Plan B Blog Quotes

"I'm talking about an ice-nine event that radically and almost spontaneously alters our upward trajectory of standard-of-living."
(take me to that blog)

"We are overly dependent on frail things."
(take me to that blog)

Sunday, March 29, 2009

Products for Paranoids - Best of the Web

I claim that this blog is to give voice to the mission my paranoia is on. Of necessity, that puts me in some loose connection with other paranoid voices (not all of which are in my head). A coming blog is going to address the darker side of paranoia as personified by certain James Bond characters, so before peeking behind that curtain, I thought I'd look at the lighter side of paranoia, or at least make light of paranoid. Or both.

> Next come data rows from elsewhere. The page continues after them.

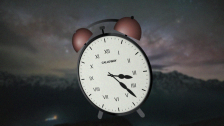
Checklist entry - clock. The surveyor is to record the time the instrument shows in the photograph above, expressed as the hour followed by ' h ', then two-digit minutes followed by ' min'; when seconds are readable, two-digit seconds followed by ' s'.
3 h 23 min
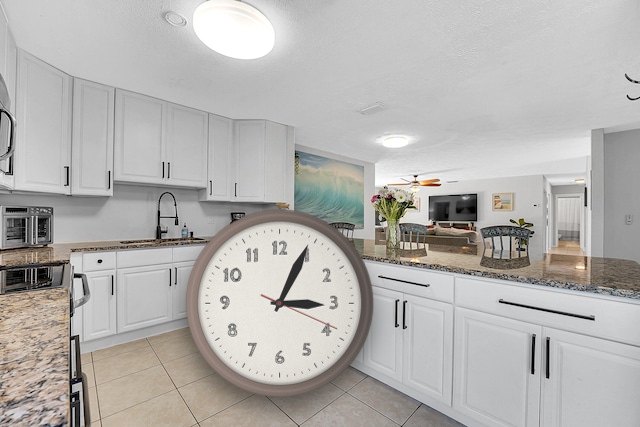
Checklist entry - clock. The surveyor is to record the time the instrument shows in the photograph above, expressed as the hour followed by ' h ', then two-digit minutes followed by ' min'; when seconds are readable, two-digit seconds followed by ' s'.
3 h 04 min 19 s
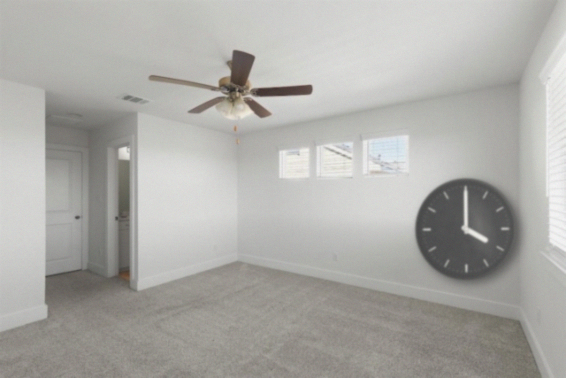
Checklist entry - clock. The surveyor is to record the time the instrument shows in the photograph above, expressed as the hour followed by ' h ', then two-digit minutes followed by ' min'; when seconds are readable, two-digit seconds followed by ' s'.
4 h 00 min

Submitted for your approval. Bullet-Proof / Bomb-Proof Bath Tub. Let's be honest, we've all seen Psycho. And can't we all admit that we carry into the tub / shower a haunting sense of vulnerability. There you are in all your God-given glory, with nothing between you and an assassins bullet but whatever wee bit o' surface tension water provides. Fortunately, someone shares our trepidation and has arranged a solution. The only thing that bothers me... if I'm really worried about getting sniped while laundering my earthself, shouldn't there at least be
a top on this tub? I'm just saying.

Now, there are some products for the paranoid and then there are people who look out for the paranoid by critiquing products. We're getting to know each other pretty well by now so let's be honest. Wouldn't you just love to spend a cool Fall day curled up in front of a TV, watching football and eating chili... especially in a Snuggie? Not so fast Heaven-On-Earth Breath, you obviously haven't considered the sheer mortal peril you'd be swaddling yourself in. Fortunately, someone has done just that on your behalf!! This is a hilarious review - it's like being in Martha Stewart's head on her first day in prison. (And for the epicures among us, don't miss this kitchen appliance review.)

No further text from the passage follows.